Mehr Effizienz kann vor allem durch die Reduktion von Energieverlusten erreicht werden. Bezogen auf einen IE3-Motor müssen für die Energieeffizienzklasse IE4 diese Verluste nochmals um bis zu 25 % verringert werden. Sie entstehen hauptsächlich durch Joule-(Wärme) und Eisen-Verluste (Magnetisierung) im Umfeld der Statorwicklung, aber auch des Rotors. Dabei treten allerdings unerwünschte Nebenwirkungen auf: So beeinflusst die Reduzierung einzelner Verluste tendenziell die Gesamtkosten des Motors, das Anlaufmoment oder auch die Leistung.

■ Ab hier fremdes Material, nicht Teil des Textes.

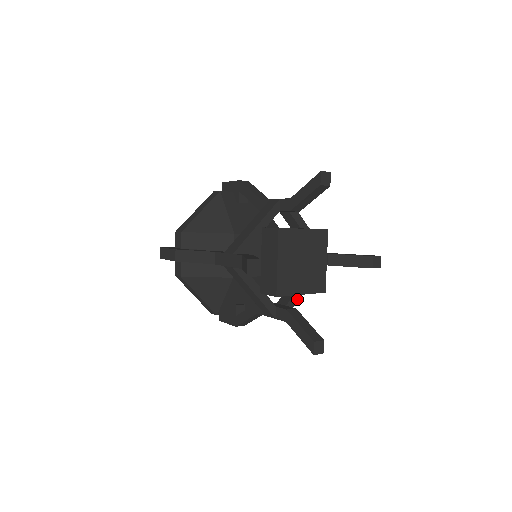
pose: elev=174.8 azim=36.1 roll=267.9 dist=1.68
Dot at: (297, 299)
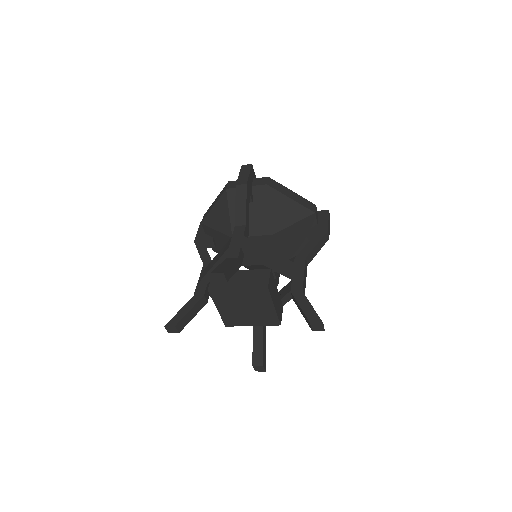
Dot at: occluded
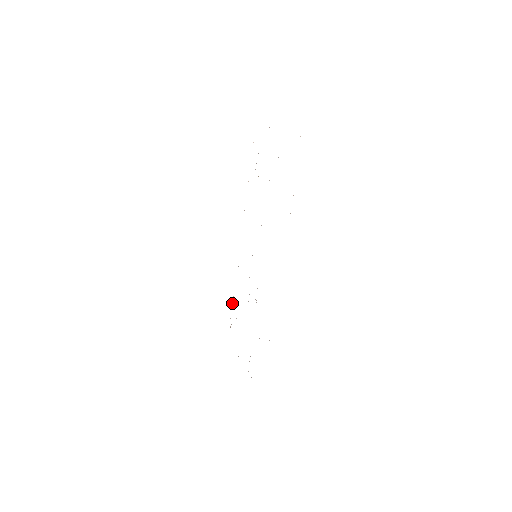
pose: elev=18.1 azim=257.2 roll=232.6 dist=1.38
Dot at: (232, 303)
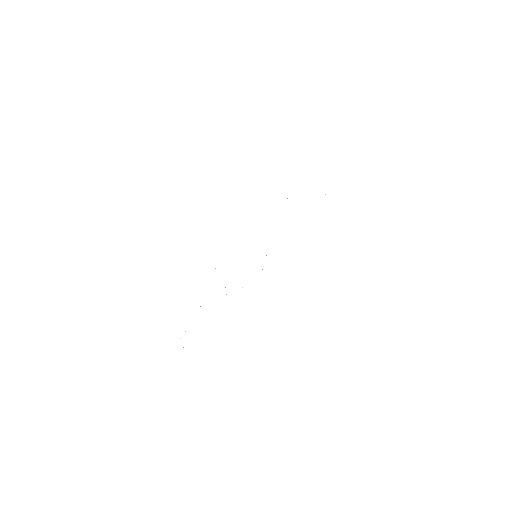
Dot at: occluded
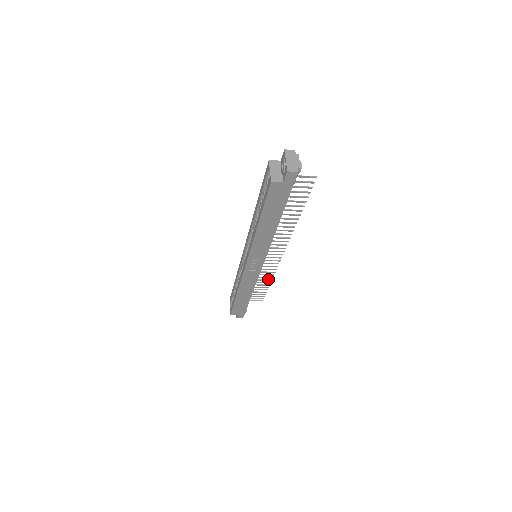
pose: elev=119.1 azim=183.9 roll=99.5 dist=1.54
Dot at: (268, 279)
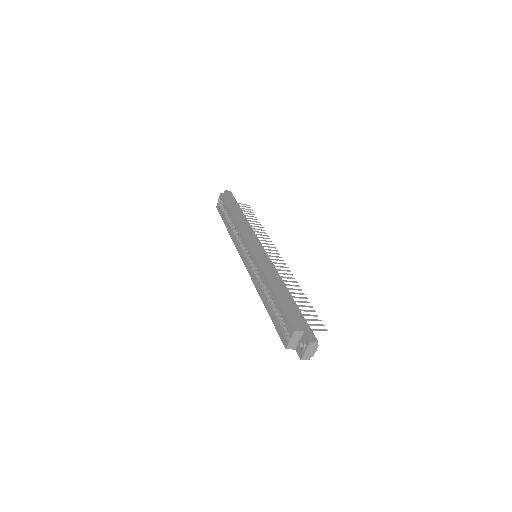
Dot at: (261, 227)
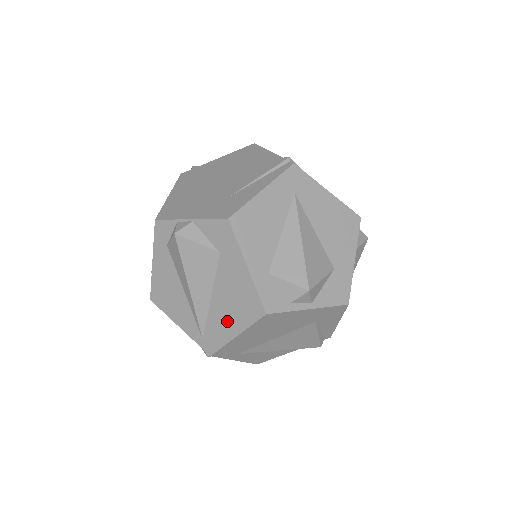
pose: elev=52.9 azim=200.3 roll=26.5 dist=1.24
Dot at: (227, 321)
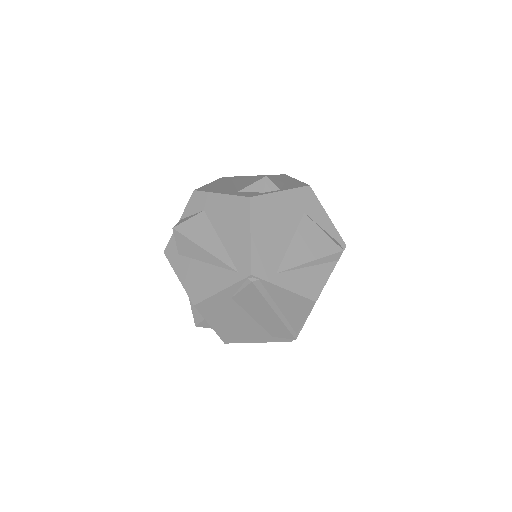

Joule-Verluste in der Statorwicklung können beispielsweise durch größere Drahtdurchmesser erreicht werden – das reduziert den Widerstand der Wicklungen. Der höhere Füllfaktor erschwert aber das Einsetzen der Wicklungen in die Statornuten, was die Produktionskosten erhöht. Eisenverluste können dagegen durch die Verwendung von höherwertigen und verlustärmeren Blechschnitten erreicht werden. Das Problem dabei: Die Materialkosten steigen. Unter dem Strich muss die konstruktive Effizienzoptimierung deshalb immer als ein System mit vielen Einstellschrauben gesehen und behandelt werden.
Die Zukunft ist geregelt
Die Zukunft gehört dem Asynchronmotor mit elektronischer Drehzahlregelung – das fordert nicht nur die Europäische Union, das prognostiziert auch der ZVEI und erwartet damit einen deutlichen Anstieg bei den Drive Controllern. Dass sich der Aufwand lohnt, rechnet der Zentralverband im Rahmen eines Best-Practice-Beispiels für ein Pumpensystem vor. Pumpen bieten ein erhebliches Einsparpotenzial, weil sie oft im Teillast-bereich betrieben werden. Die tatsächlich notwendige Fördermenge liegt wegen der Überdimensionierung des Systems in der Regel unterhalb des Nenn-Betriebspunktes und wird in vielen Fällen durch mechanische Regelsysteme kontrolliert – beispielsweise durch Ventile oder Drosselklappen. Im ZVEI-Beispiel wurden bei einer Kühlmittel-Pumpstation mit fünf Kreiselpumpen und fünf Motoren mit je 55 kW in der Automobil-Produktion alle Rohrblenden entfernt und die Drosselventile geöffnet. Zur Regelung der Fördermenge wurde stattdessen die Drehzahlregelung mit Drive Controllern eingesetzt. Das Ergebnis war beachtlich: die Energieeinsparung betrug 60 %; die Energiekosten sanken um 160 000 Euro pro Jahr.